Alito raised the possibility that counting ballots that come in after Election Day can give rise to the appearance of fraud if those ballots were enough to swing an election, NBC reported.

Conservative Justices Clarence Thomas, Neil Gorsuch, and Brett Kavanaugh also had concerns about the Mississippi law, according to NBC.

The three liberal justices, however, appeared to lean against the court’s involving itself in the issue at all, according to The Hill.

How justices phrase their questioning during oral arguments is not necessarily an indicator of how they will vote in the case at hand, but it can be a hint of how they’re leaning. And if Monday’s questioning is any guide, the court’s conservative majority may be poised to strike down the Mississippi law.

According to the Supreme Court-watching SCOTUSblog, the case before the court is Watson v. Republican National Committee. The court is being asked to decide whether federal laws relating to the election of presidents, senators, and U.S. representatives “preempt” Mississippi’s law.

Federal Election Day has been established by Congress as the first Monday after the first Tuesday in November in even-numbered years. However, the law is silent about administrative details.

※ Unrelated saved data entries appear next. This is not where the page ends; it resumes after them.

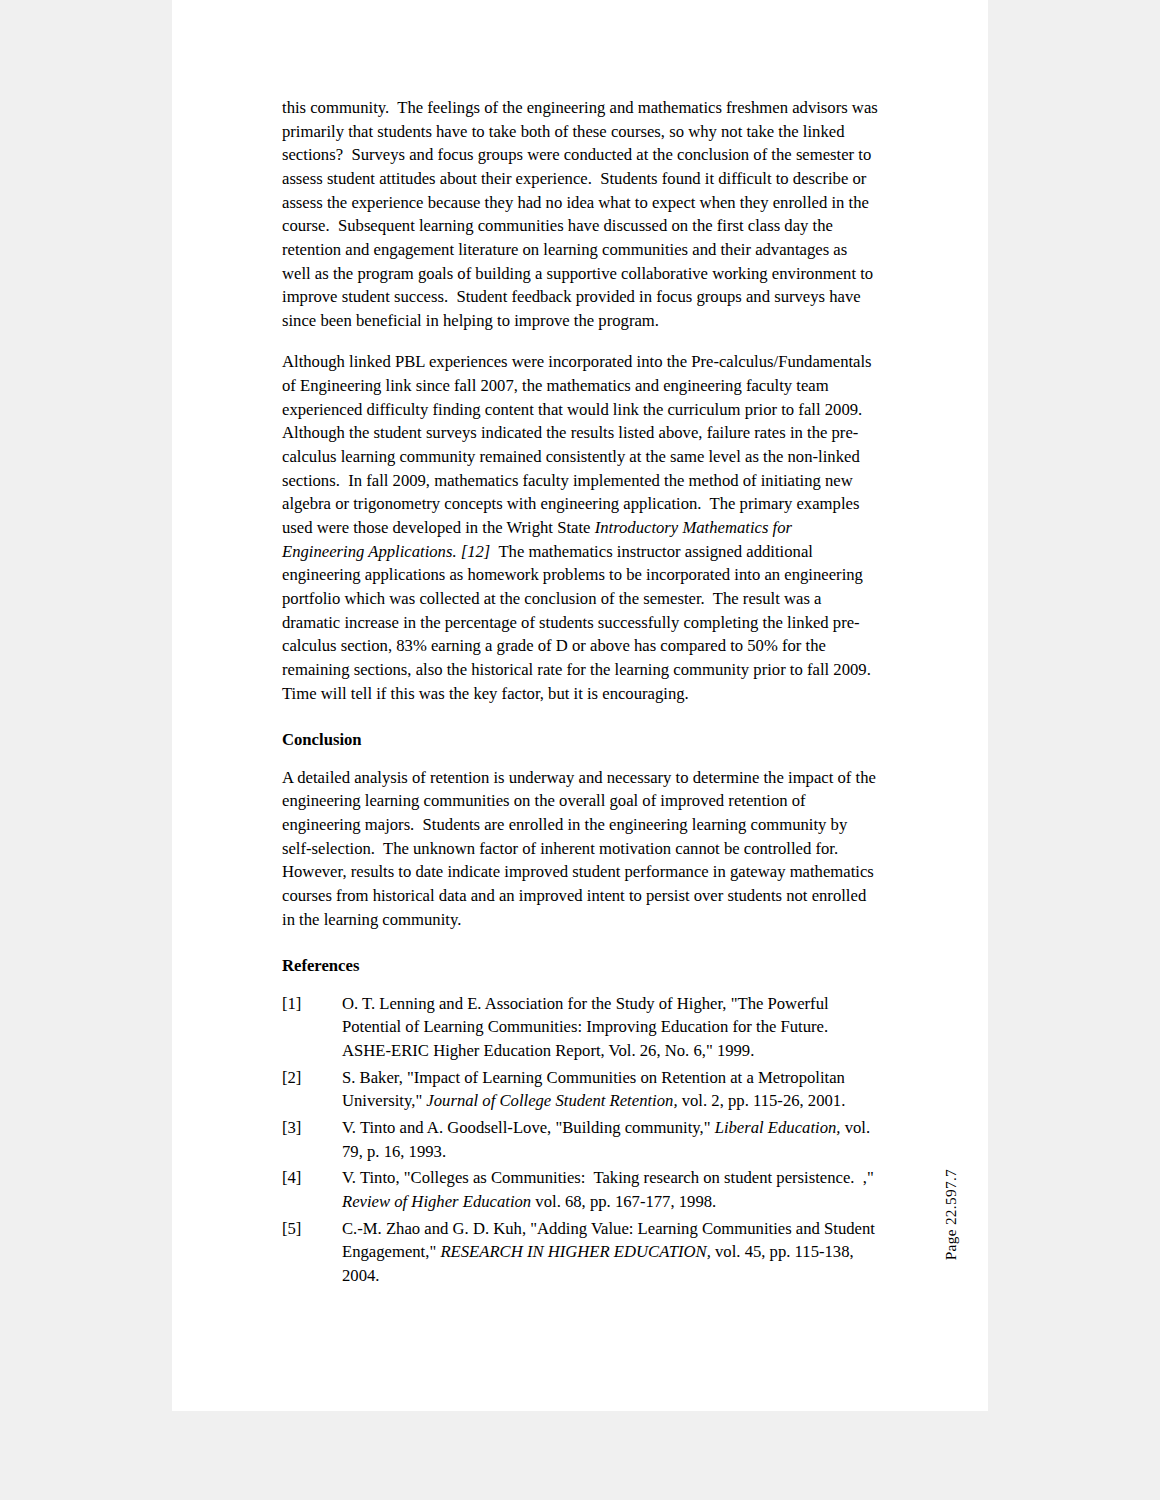this community. The feelings of the engineering and mathematics freshmen advisors was primarily that students have to take both of these courses, so why not take the linked sections? Surveys and focus groups were conducted at the conclusion of the semester to assess student attitudes about their experience. Students found it difficult to describe or assess the experience because they had no idea what to expect when they enrolled in the course. Subsequent learning communities have discussed on the first class day the retention and engagement literature on learning communities and their advantages as well as the program goals of building a supportive collaborative working environment to improve student success. Student feedback provided in focus groups and surveys have since been beneficial in helping to improve the program.
Although linked PBL experiences were incorporated into the Pre-calculus/Fundamentals of Engineering link since fall 2007, the mathematics and engineering faculty team experienced difficulty finding content that would link the curriculum prior to fall 2009. Although the student surveys indicated the results listed above, failure rates in the pre-calculus learning community remained consistently at the same level as the non-linked sections. In fall 2009, mathematics faculty implemented the method of initiating new algebra or trigonometry concepts with engineering application. The primary examples used were those developed in the Wright State Introductory Mathematics for Engineering Applications. [12] The mathematics instructor assigned additional engineering applications as homework problems to be incorporated into an engineering portfolio which was collected at the conclusion of the semester. The result was a dramatic increase in the percentage of students successfully completing the linked pre-calculus section, 83% earning a grade of D or above has compared to 50% for the remaining sections, also the historical rate for the learning community prior to fall 2009. Time will tell if this was the key factor, but it is encouraging.
Conclusion
A detailed analysis of retention is underway and necessary to determine the impact of the engineering learning communities on the overall goal of improved retention of engineering majors. Students are enrolled in the engineering learning community by self-selection. The unknown factor of inherent motivation cannot be controlled for. However, results to date indicate improved student performance in gateway mathematics courses from historical data and an improved intent to persist over students not enrolled in the learning community.
References
[1] O. T. Lenning and E. Association for the Study of Higher, "The Powerful Potential of Learning Communities: Improving Education for the Future. ASHE-ERIC Higher Education Report, Vol. 26, No. 6," 1999.
[2] S. Baker, "Impact of Learning Communities on Retention at a Metropolitan University," Journal of College Student Retention, vol. 2, pp. 115-26, 2001.
[3] V. Tinto and A. Goodsell-Love, "Building community," Liberal Education, vol. 79, p. 16, 1993.
[4] V. Tinto, "Colleges as Communities: Taking research on student persistence. ," Review of Higher Education vol. 68, pp. 167-177, 1998.
[5] C.-M. Zhao and G. D. Kuh, "Adding Value: Learning Communities and Student Engagement," RESEARCH IN HIGHER EDUCATION, vol. 45, pp. 115-138, 2004.
Page 22.597.7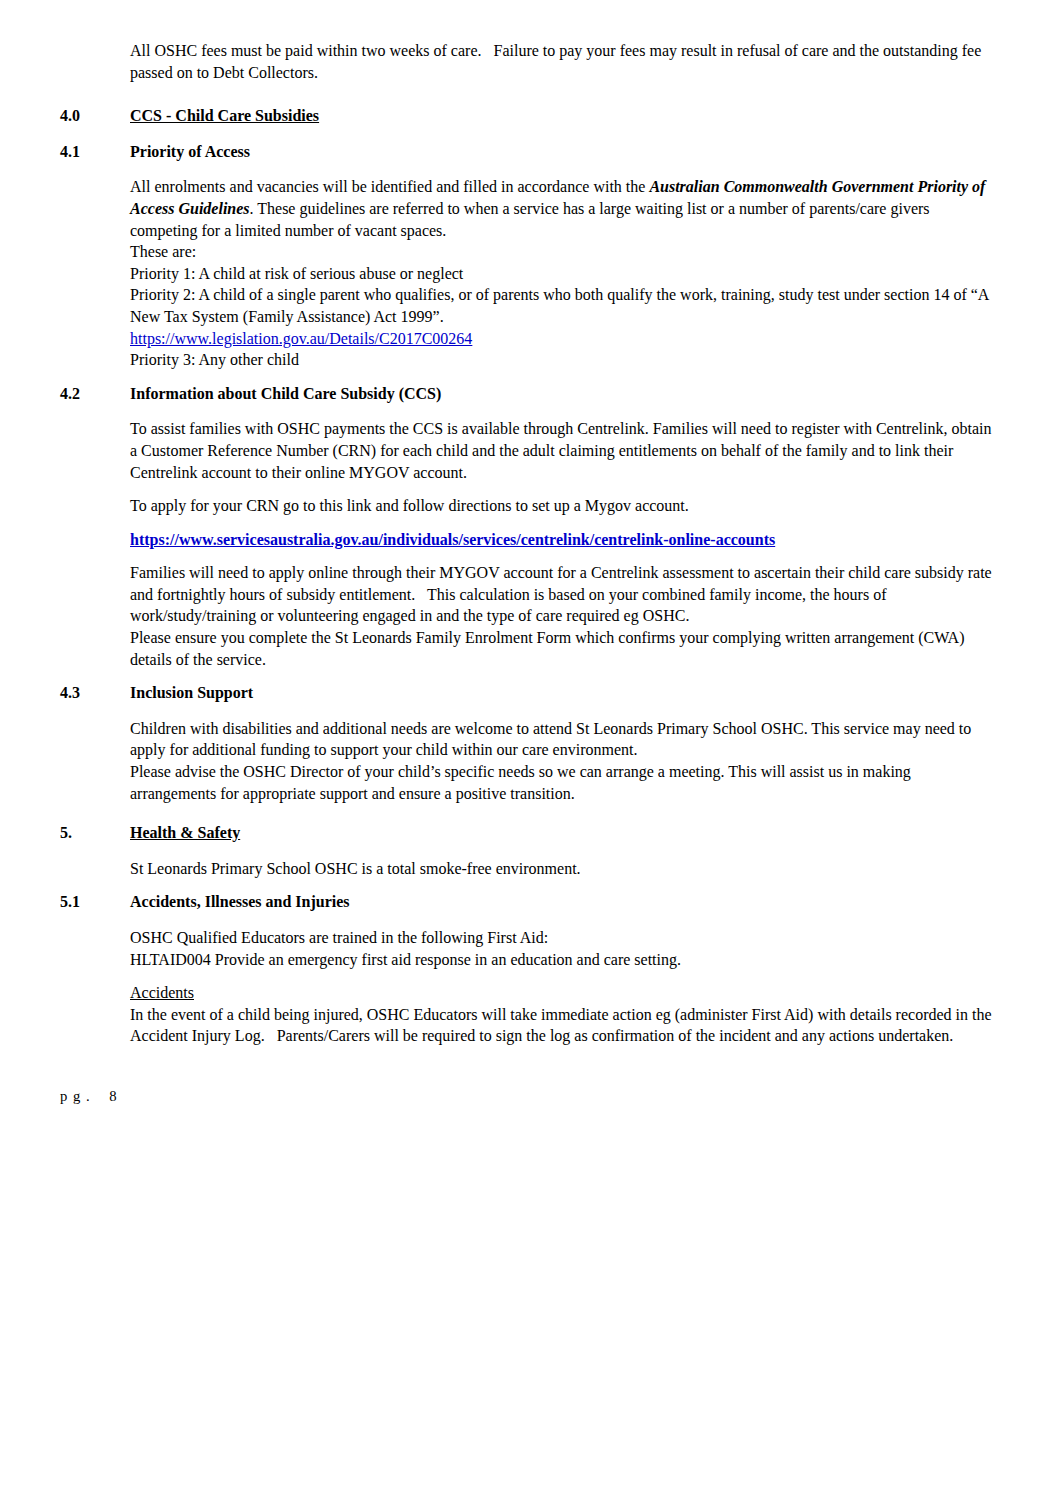All OSHC fees must be paid within two weeks of care. Failure to pay your fees may result in refusal of care and the outstanding fee passed on to Debt Collectors.
4.0
CCS - Child Care Subsidies
4.1
Priority of Access
All enrolments and vacancies will be identified and filled in accordance with the Australian Commonwealth Government Priority of Access Guidelines. These guidelines are referred to when a service has a large waiting list or a number of parents/care givers competing for a limited number of vacant spaces.
These are:
Priority 1: A child at risk of serious abuse or neglect
Priority 2: A child of a single parent who qualifies, or of parents who both qualify the work, training, study test under section 14 of “A New Tax System (Family Assistance) Act 1999”.
https://www.legislation.gov.au/Details/C2017C00264
Priority 3: Any other child
4.2
Information about Child Care Subsidy (CCS)
To assist families with OSHC payments the CCS is available through Centrelink. Families will need to register with Centrelink, obtain a Customer Reference Number (CRN) for each child and the adult claiming entitlements on behalf of the family and to link their Centrelink account to their online MYGOV account.
To apply for your CRN go to this link and follow directions to set up a Mygov account.
https://www.servicesaustralia.gov.au/individuals/services/centrelink/centrelink-online-accounts
Families will need to apply online through their MYGOV account for a Centrelink assessment to ascertain their child care subsidy rate and fortnightly hours of subsidy entitlement. This calculation is based on your combined family income, the hours of work/study/training or volunteering engaged in and the type of care required eg OSHC.
Please ensure you complete the St Leonards Family Enrolment Form which confirms your complying written arrangement (CWA) details of the service.
4.3
Inclusion Support
Children with disabilities and additional needs are welcome to attend St Leonards Primary School OSHC. This service may need to apply for additional funding to support your child within our care environment.
Please advise the OSHC Director of your child’s specific needs so we can arrange a meeting. This will assist us in making arrangements for appropriate support and ensure a positive transition.
5.
Health & Safety
St Leonards Primary School OSHC is a total smoke-free environment.
5.1
Accidents, Illnesses and Injuries
OSHC Qualified Educators are trained in the following First Aid:
HLTAID004 Provide an emergency first aid response in an education and care setting.
Accidents
In the event of a child being injured, OSHC Educators will take immediate action eg (administer First Aid) with details recorded in the Accident Injury Log. Parents/Carers will be required to sign the log as confirmation of the incident and any actions undertaken.
p g . 8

That means policy decisions, such as Mississippi’s law accepting mail-in ballots up to five days after the polls actually close, should be left up to the states, liberal Justice Ketanji Brown Jackson said, according to The Associated Press.

Chief Justice John Roberts and Justice Amy Coney Barrett — typically two conservative votes — appeared concerned that striking down the Mississippi law could lead to invalidating state laws that allow early voting, according to CBS.

Solicitor General D. John Sauer, arguing for the Trump administration in support of the RNC’s challenge to the law, said the administration agreed that “early voting is still acceptable,” CNN reported.

Every justice asked at least one question regarding early voting, according to CBS, indicating all d a concern about a practice that has grown almost universal in the country.

As Americans voted for president in 2024, only Alabama, Mississippi, and New Hampshire had no provisions for voting early, according to a CBS News report from the time.

At one point in the arguments, Alito seemed to indicate impatience with even that.

“We don’t have Election Day anymore. We have election month, or we have election months,” Alito said, according to CBS News.

“The early voting can start a month before the election, the ballots can be received a month after the election.”